Sepp Blatter is seeking a fifth term. His only challenger is Prince Ali bin al-Hussein of Jordan.
The vote comes two days after seven top officials were held in Zurich in a US fraud inquiry that indicted 14 people.
Mr Blatter has faced calls to quit but says he is not responsible for the scandal and is favourite to win.
Both Mr Blatter, 79, and Prince Ali, 39, will have 15 minutes to address the delegates.
Each of the 209 member associations can then vote.
In the first round, a candidate must get two-thirds of the votes to win outright, or 140 votes.
If that is not achieved there will be a second round requiring a simple majority, even though there are only two candidates.
Mr Blatter, in office for 17 years, remains the favourite, with strong support in Asia, the Americas and Africa.

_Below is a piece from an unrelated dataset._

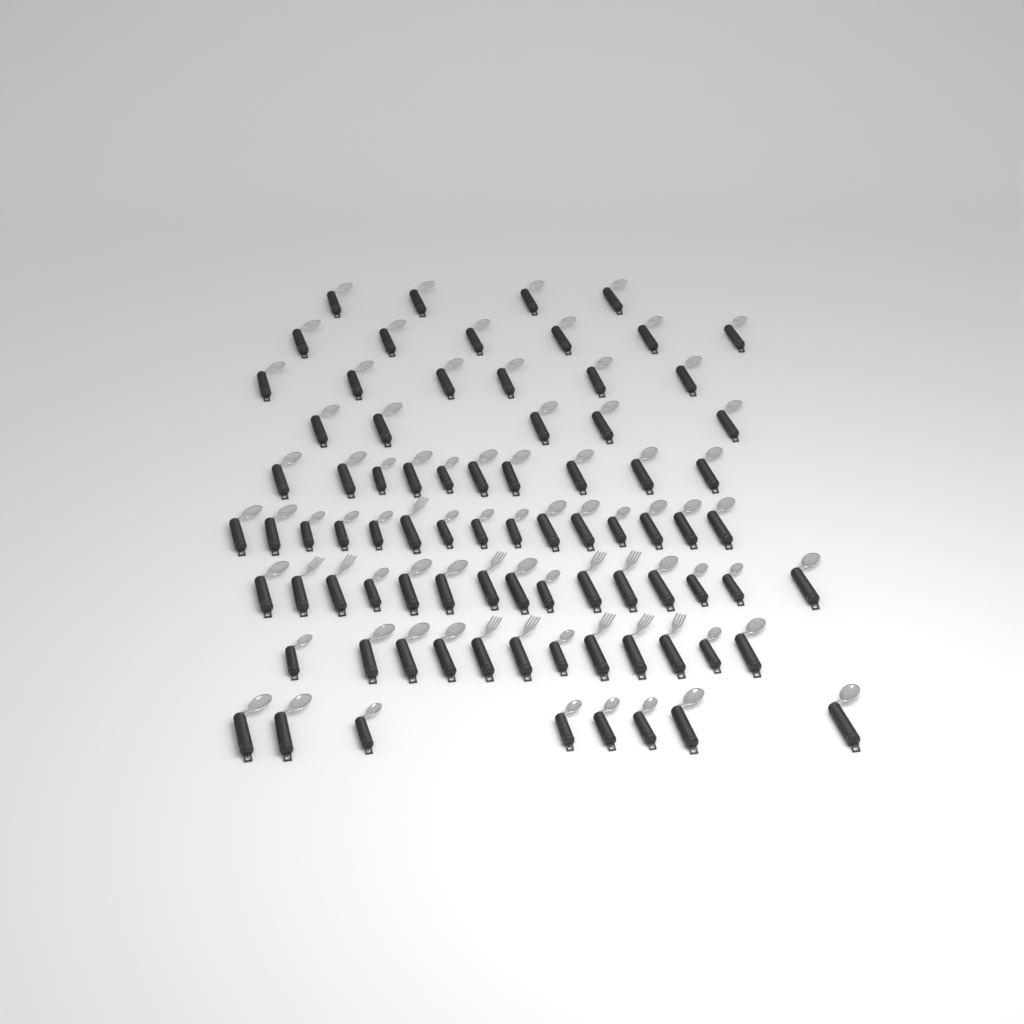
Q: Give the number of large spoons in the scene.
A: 50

The president of the Nigerian Football Federation, Amaju Pinnick, told the BBC he was 100% convinced Mr Blatter would win.
Mr Pinnick said: “We’ve done our homework. For Africa they have 54 votes and maybe one might slip off and might go to another. But I can assure you in Africa we’ll get a minimum of 50 votes.
“And we know our friends from Asia, our friends from Latin America so I can assure you it’s going to be a good victory for him.”
In opening the congress on Thursday, Mr Blatter addressed the issue of corruption, insisting it fell to him to “fix things”.
He said: “We cannot allow the reputation of football and Fifa to be dragged through the mud and it has to stop here and now.”
But he distanced himself from the scandal, saying: “Many people hold me ultimately responsible for the… global football community… I cannot monitor everyone all of the time. If people want to do wrong they will also try to hide it.”
He said the “actions of individuals” had brought “shame and humiliation on football”.
BBC sports reporter Alex Capstick says that this was vintage Sepp Blatter – blame others for the wreckage, then make a pledge to fix it.
Prince Ali has the support of most of Europe.
Responding to the scandal, he said that Fifa needed leadership that “accepts responsibility for its actions and does not pass blame… and restores confidence in the hundreds of millions of football fans around the world”.
He said: “I am a straightforward person with straightforward ideas and ethics – a person who loves our sport.”
The head of European football’s governing body, Uefa, Michel Platini, was one of those calling for Mr Blatter to quit.
At an emergency meeting with other Fifa confederation heads and Mr Blatter on Thursday, Mr Platini said he had asked the president “as a friend” to resign, saying: “I have had enough – enough is enough, too much is too much.”
The president refused, and the other confederations agreed with him that Friday’s vote should go ahead.
Two criminal investigations were announced on Wednesday.
The US investigation accuses those indicted of bribery, racketeering and money-laundering involving tens of millions of dollars over 24 years since 1991.
It includes allegations of bribes to influence the outcome of bids to stage football tournaments such as the 2010 World Cup in South Africa and the 2016 Copa America in the US.
Two Fifa vice presidents were among those arrested in Zurich.
One of them, Jeffrey Webb, was on Thursday “provisionally dismissed” as head of the Confederation of North, Central American and Caribbean Association Football (Concacaf).
Swiss prosecutors have launched a separate investigation into the bidding process for the World Cup tournaments in 2018 in Russia and 2022 in Qatar.
Many of Fifa’s major sponsors have expressed concern over the investigations.
Coca-Cola, Visa, Adidas, McDonald’s, Hyundai Motor and Budweiser are pressing Fifa to take immediate action to restore its reputation.
Even the UN, which has partnerships with Fifa, said it was “watching what’s going on in Zurich and other places very carefully”.